Who would have thought I would ever find myself in a plastic surgeon’s office??? Well, my breasts are so big that it is best if a plastic surgeon closes. With two surgeons working, it should take 3-4 hours for the bilateral mastectomy.
It has been a time of lots of emotions, many beginning with that letter.
Frustration – Getting a surgery date has been very frustrating. It was supposed to be in early July but finding a date that works for two surgeons and the hospital is challenging. Combined with surgeons having the audacity to take vacations, and hospitals beginning to allow elective surgeries again, it has become very difficult.
And I had my third MRI. Not fun, especially with an older machine which required me to go in feet first. That means I knew my entire body was enclosed in a tiny tube. And I could feel my hips rubbing the sides. It took some mind control to prevent myself from freaking out. And I did not wear a mask! The tech doubted that I could since most people can’t. You’re face down so sinuses are draining, it’s warm, it’s tight, it’s long (upwards of 30 minutes), and it’s hard to breath in a mask. At the last minute, I pulled it down when I realized how difficult it would be. So, after isolating myself so carefully for so long, I knowingly breathed into a small cavity lined with a hard surface onto which other people did the same before me. Not a comforting thought. But that is not the frustrating part. The frustrating part is that two days later they called me to tell me something went wrong, and I had to go back and do it all again! And this time it took even longer because they took extra images.
Fear – There is an underlining fear for this whole journey, of course, but I really felt it after meeting with the plastic surgeon and allowing myself to acknowledge the barbarity of a bilateral mastectomy. They aren’t amputating limbs, I know, but it is still a big deal. The incision on each side will begin so far back, it will actually be on the back. After the surgery, I can’t move for two weeks (other than to shuffle around so that I don’t get blood clots), because you’re not supposed to do anything that will raise heart rate or blood pressure and blow out the cauterized blood vessels. During those two weeks I will need to measure and drain the liquid collecting in the bulbs attached to some tubes hanging out. (I think I need to experience that before telling you more.) And a friend who has had this said that I will be like T Rex – arms need to stay close in and you can’t raise them above shoulder level. And the nurse recommended I get a grabber in case I drop something.
A very large bill just showed up on my hospital web page. Did my insurance not cover the second MRI? The one I had to go through because the tech made a mistake? I’ll wait a while before I start panicking about that.
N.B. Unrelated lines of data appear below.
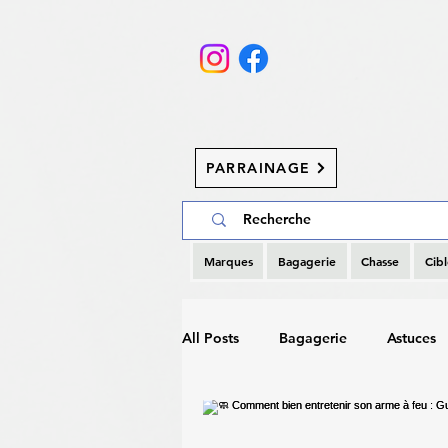
PARRAINAGE
Marques
Bagagerie
Chasse
Cibl
All Posts
Bagagerie
Astuces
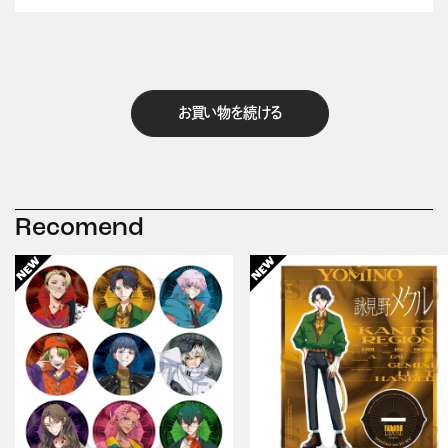
お買い物を続ける
Recomend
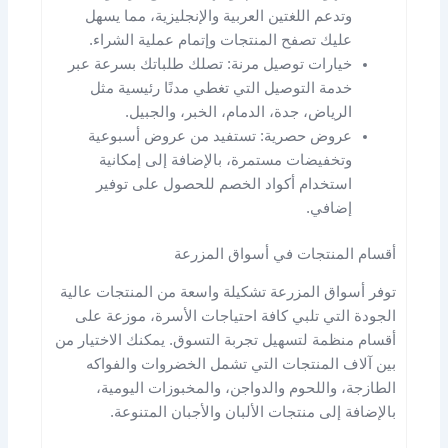
وتدعم اللغتين العربية والإنجليزية، مما يسهل
عليك تصفح المنتجات وإتمام عملية الشراء.
خيارات توصيل مرنة: تصلك طلباتك بسرعة عبر
خدمة التوصيل التي تغطي مدنًا رئيسية مثل
الرياض، جدة، الدمام، الخبر، والجبيل.
عروض حصرية: تستفيد من عروض أسبوعية
وتخفيضات مستمرة، بالإضافة إلى إمكانية
استخدام أكواد الخصم للحصول على توفير
إضافي.
أقسام المنتجات في أسواق المزرعة
توفر أسواق المزرعة تشكيلة واسعة من المنتجات عالية
الجودة التي تلبي كافة احتياجات الأسرة، موزعة على
أقسام منظمة لتسهيل تجربة التسوق. يمكنك الاختيار من
بين آلاف المنتجات التي تشمل الخضروات والفواكه
الطازجة، واللحوم والدواجن، والمخبوزات اليومية،
بالإضافة إلى منتجات الألبان والأجبان المتنوعة.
But my biggest fear still involves feeling that fatigue. Whenever I move, my heartrate is very high to make up for the low hemoglobin and red blood cells. I have been trying to walk, but it is slow going and one time I didn’t even make it out of the parking lot before turning around. For weeks, instead of getting better, I was getting worse. But I read that it takes two months to recover for every month of chemo. I need to be patient. Today I think I detected some improvement, so that’s exciting!
Failure – in some personal goals.
Forgiveness – important after experiencing failure, because without self-forgiveness, one would never get up again. The Benedictine motto resonates with me: “…and we begin again.”
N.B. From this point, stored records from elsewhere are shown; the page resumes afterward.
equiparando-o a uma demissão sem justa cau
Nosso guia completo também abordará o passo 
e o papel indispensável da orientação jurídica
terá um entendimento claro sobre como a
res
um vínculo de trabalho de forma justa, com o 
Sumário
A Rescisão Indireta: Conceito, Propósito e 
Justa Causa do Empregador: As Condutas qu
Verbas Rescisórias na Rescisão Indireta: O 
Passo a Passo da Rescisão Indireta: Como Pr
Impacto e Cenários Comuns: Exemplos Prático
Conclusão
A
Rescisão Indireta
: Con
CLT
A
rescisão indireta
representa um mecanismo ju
Cancer in the time of Covid-19, Part 4
A friend just texted: “As hard as it is to have cancer during a pandemic, it kinda is also a good time because you aren’t missing out on much.” Good point!
No tumors are visible in the MRI images! Not in the breast or the lymph nodes. That means the chemo did its job. It was worth it. Thank goodness. (The original plan of surgery and radiation is still in place to deal with the pesky little cells that are not visible…)
It’s finally official: Friday, July 31. Way later than it should be medically (oh well) and I will still be recovering when school starts. I guess I better get my act together and prepare now.